Primero llevé a mi amigo de Australia y a un vecino suyo. Luego volví con el magnate y otro colega. Entonces le tocó a otro vecino de mi amigo el de Australia, que entró y salió lanzando la puerta como si estuviera en un bar del oeste. Después llevé a dos amigos de mi hermana. El siguiente fue el hermano menor del vecino de mi amigo el de Australia. Vaya pedo, ya no me puedo acordar de a cuánta gente hice perder la virginidad en aquel burdel de mierda. Chulo de putas, tendría que haber sido mi oficio, en esa época. Pero, ingenuo yo, siempre lo hice por vocación, nunca pedí nada. Ejercía la caridad con las putas y con mis amigos, como Jesús. Un par de cervezas, quizá, para distraerme mientras esperaba sentado en el carro, porque yo no entraba. Sólo repetí una vez, cuando llevé a mi amigo el de Australia, con quien compartí (él primero, que se estrenaba, y yo después, que ya era un veterano, porque había follado una vez) los servicios de una nereida del Ultramarino. Esa vez no me corrí y salí preocupado. Era hora de almuerzo y, mientras follaba, mi nereida iba gritando lo que quería para comer. Luego una náyade abrió la puerta, me miró el culo, dijo perdón, confirmó el pedido del almuerzo (pollo y Frescolita), y cerró la puerta. Me desconcentré y comencé a perder la erección. Mi nereida hizo todo lo posible para acabar con buen pie lo que estaba decayendo. Me dio una larga mamada.

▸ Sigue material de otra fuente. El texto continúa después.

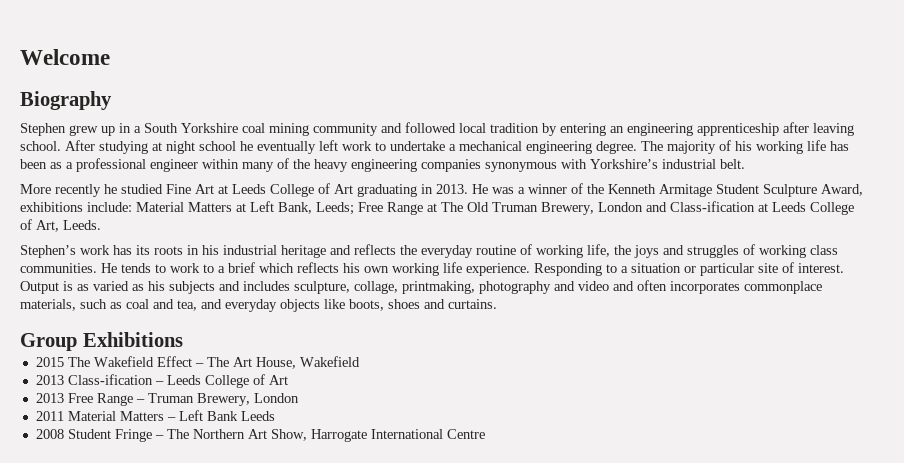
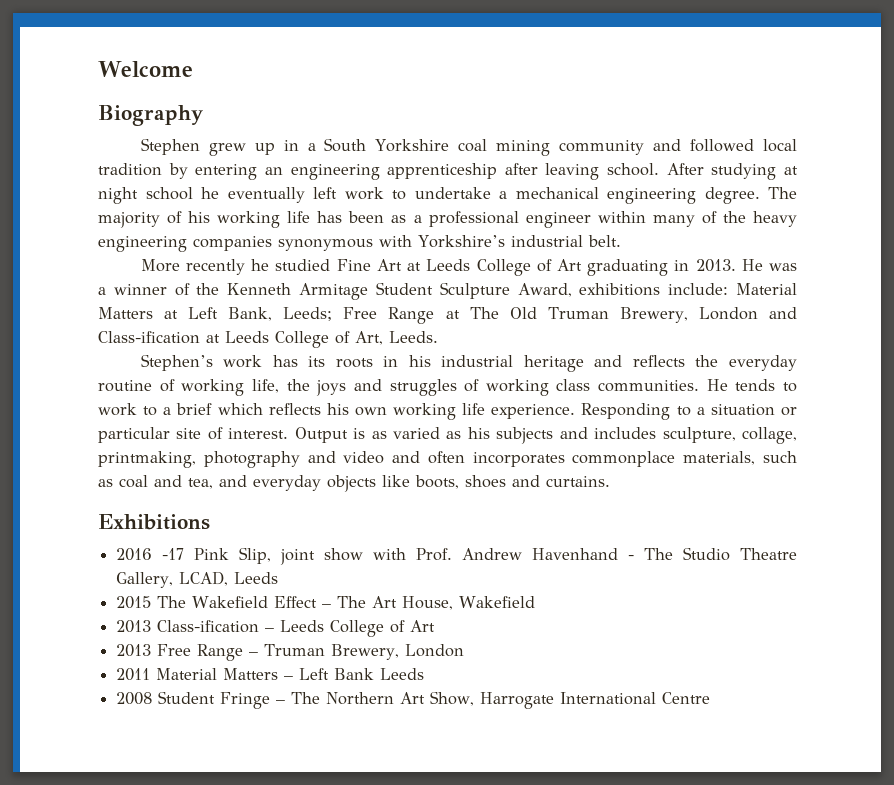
[20,333,77,351] Group -> (610, 481) none
(183, 339) none -> [116,547,798,565] [116,571,279,588] // 2016 -17 Pink Slip, joint show with Prof. Andrew Havenhand - The Studio Theatre Gallery, LCAD, Leeds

Mientras tanto, el hombre de la casa (Poseidón, supongo que se llamaría), iba gritando que si no acababa rápido tendría que pagar el doble. High class, el sitio, ya se ve.
Quizá este impasse culinario me llevó a decidir que no volvería a pagar para echar un polvo.
Ahora estoy sufriendo las consecuencias de mi decisión. Sexo amateur, por todos lados. Nada de mujeres dedicadas, sólo aficionadas. Y así no se puede andar, estas cosas hay que tomárselas en serio.